Nuuna irrigating his vegetable farm |
Nuuna, works in one of the vegetable gardens growing in the shadow of the 37 Military Hospital.
The tall, bearded, 24-year-old is the eldest of five children living in his mother’s house. He works hard to maintain a balance between family obligations, time in the field and pursuit of an education.
He and his siblings struggle together earning their pay with the cuts and calluses tempering their hands. Each day, they pick, trim and prepare assorted greens for sale. They pluck crops from the soil, remove the small leaves, sever the stock and bind the individual sprigs together with lashings cut from the discarded end pieces. The bundles are put into corrugated boxes bound for markets both local and international.
“Some stays here, but almost everything we pull up gets sent to the UK or Europe,” Nuuna explained, while slicing a fibrous strip from a handful of leaves.
The land is irrigated with water drawn from both a well and a stream fed by run-off from city sewers. He said the property is government owned, but not on the supply grid.
“I went to see them (the water and housing ministry) about pipes many times. They would never talk to me, always said to go and come (back later). I think they wanted a bribe or something. ”
Without fresh water, farmers like Nuuna are forced to grow crops using the sources available.
Accra's 37 Military Hospital was built during the Second World War and its obsolescence is becoming evident. About a year ago, the pipe carrying raw medical waste from the mortuary, maternity and surgical theaters to the treatment tank was damaged.
Unable to fix the line, the hospital began dumping bio-hazardous material into the city’s open-gutters. Now, the sewers are overflowing and downstream the stench of contamination and concern is growing thick.

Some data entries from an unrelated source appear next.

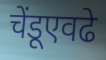
चेंडूएवढे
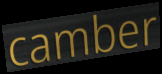
camber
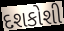
દશકોશી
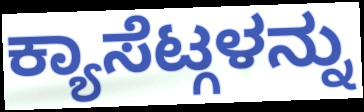
ಕ್ಯಾಸೆಟ್ಗಳನ್ನು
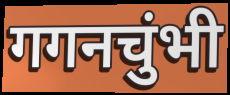
गगनचुंभी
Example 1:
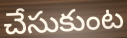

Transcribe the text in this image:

చేసుకుంట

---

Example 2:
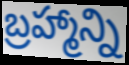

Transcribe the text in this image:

బ్రహ్మాన్ని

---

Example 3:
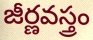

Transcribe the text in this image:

జీర్ణవస్త్రం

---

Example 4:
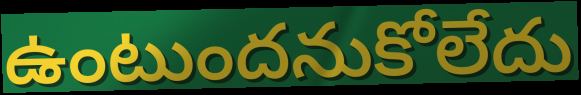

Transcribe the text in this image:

ఉంటుందనుకోలేదు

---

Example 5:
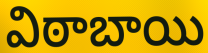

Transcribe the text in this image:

విఠాబాయి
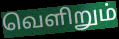
வெளிறும்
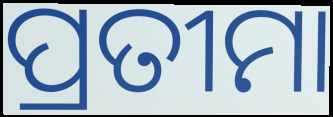
ପ୍ରତୀମା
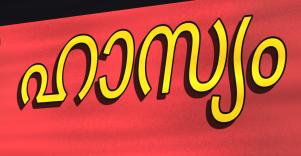
ഹാസ്യം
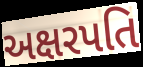
અક્ષરપતિ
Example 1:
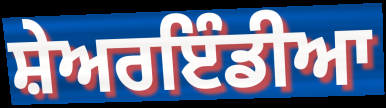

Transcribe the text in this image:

ਸ਼ੇਅਰਇੰਡੀਆ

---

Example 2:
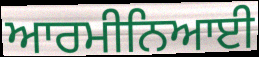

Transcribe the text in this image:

ਆਰਮੀਨਿਆਈ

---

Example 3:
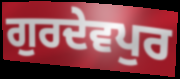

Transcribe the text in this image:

ਗੁਰਦੇਵਪੁਰ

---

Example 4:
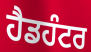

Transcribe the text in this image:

ਹੈਡਹੰਟਰ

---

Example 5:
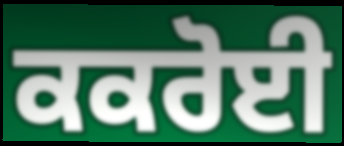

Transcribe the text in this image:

ਕਕਰੋਈ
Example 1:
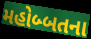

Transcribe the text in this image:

મહોબ્બતના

In the city, clean water is a critical commodity and it doesn’t come cheap. Drinking from faucets is rarely advised and potable sources are most likely found in a bottle or sachet. Open sewers carry liquid and solid waste material of all sort.
When gutters overflow the result can be devastating. Last year during the rainy season, Accra was rocked by flooding and the rapid tide of a cholera epidemic.
Nearly 6,000 people fell ill with 80 eventually dying from the disease.
Cholera can be treated with rehydration fluids but amongst infants, the elderly and the infirm death can occur within hours. The youngest victim of the outbreak was only eight days old when her tiny body succumbed to the bacterial infection.
At this point, no provable connection between hospital waste and outbreak has been established. However, many living near the 37 Hospital have complained of general poor health and the World Health Organization (WHO) advises that epidemics become virulent when water caches are contaminated.
The Globe newspaper and Citi FM, developed and broke the medical waste story near the end of January. The news sparked public outrage and in response the AMA (Accra Metropolitan Assembly) formed an emergency fact-finding committee. The investigation found deplorable conditions at the hospital and authored a series of recommendations. The list includes an overhaul of the drainage system, repairs to deteriorating hospital infrastructure and opened the door to charges of criminal negligence.
At the time of this writing, 37 Hospital administrators were unavailable or unwilling to comment on the situation. The AMA’s official report stated the target is to prevent future dumping and endangerment of public health. However, the committee failed to acknowledge the residual realities faced by farmers in the fields of Accra.
Nuuna said without access to a consistent water supply he has no choice but to continue with current practices. Nearby reservoirs have a high probability of contamination, making crops suspect and continuing to place the public at-risk.
At the market, boxes overflow with produce grown locally, as well as, on farms worldwide. Vesta buys her fruit and vegetables at a well-established stand a few kilometers from the 37 Military Hospital. She picks through each item looking for bumps, bruises or other tell-tale signs of corruption.
Her inspection is thorough, but danger is not always visible.
“I think they inspect everything before it gets here. The standards boards should be held accountable. I mean, they must test for those kinds of things, right? ” She asked, while the market girls stayed silent and loaded cabbage, tomatoes and bundle of greens into her open shopping bag.